Role of breeding strategy and geographic history in Eastern oyster strains
Spring 2022 Graduate Student Award in Social & Biological Determinants of Health
Globally, aquaculture is responsible for nearly half of all seafood production. In North Carolina, oyster aquaculture is growing rapidly and providing job stability for many fishers. To keep up with demand, hatcheries are focusing on developing oysters that grow faster or are less susceptible to disease. But the consequences of this selective pressure on the population’s genetic diversity are unknown, and the limited information on performance of different oyster strains limits the ability of growers to intentionally choose stocks. Oyster aquaculture is one of the most sustainable resources for seafood and contributes water quality filtration which would otherwise be lost due to loss of natural oyster beds, and hatchery oysters are used increasingly for restoration projects across the East Coast. Thus, ensuring that oysters produced by hatcheries are healthy and ideally suited to the environment they will be grown in is beneficial, and needed, to economic and ecological needs alike.
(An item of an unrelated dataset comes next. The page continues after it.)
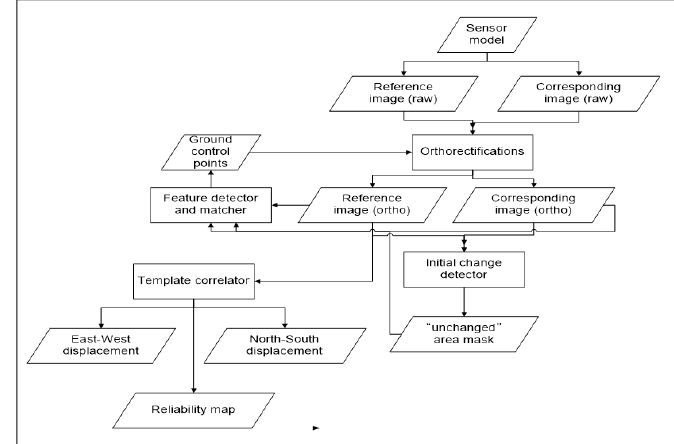
Figure 2. Validation of geodetic control using the strategy in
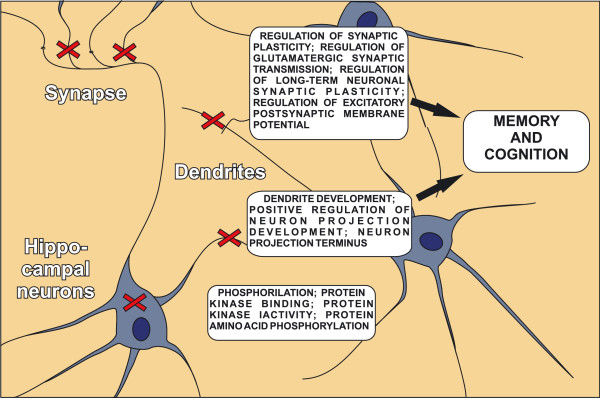
A schematic representation of MDMA’s sites of action in the Hippocampus. This figure summarizes the effects of a single-dose (15 mg/kg, intraperitoneal) of 3,4-methylenedioxymethamphetamine (MDMA) 3 weeks earlier on hippocampal neurons in Dark Agouti rats. Three distinct processes were identified marked by text boxes on the figure, phosphorylation- and dendrite development-related gene sets and gene sets involved in the proper synaptic functioning were downregulated (signed with red crosses at possible sites of action). These processes can be bound to memory and cognition gene sets (downregulated alike) through a single mediator, namely the type 1 cannabinoid receptor (CB1). Accordingly, single-dose MDMA administration 3 weeks earlier resulted in elevated CB1 mRNA levels in the hippocampus. It has to be noted that compared to the frontal cortical region (Figure 
5), where rather intracellular signaling mechanisms were influenced, in the HC gene sets related to the connectivity of neurons were damaged. See text for further details.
Here, I propose to use populations of oysters from NC which have been raised in hatcheries for multiple generations to test whether there is a genetic basis to growth and mortality differences between strains. The findings from this can be used to contribute towards producing individuals well-adapted to the environment they are grown in for aquaculture and restoration alike.
Laura is a PhD candidate in the Schultz lab at the Duke University Marine Lab. Her research focuses on community response to environmental change from genetic and behavioral perspectives.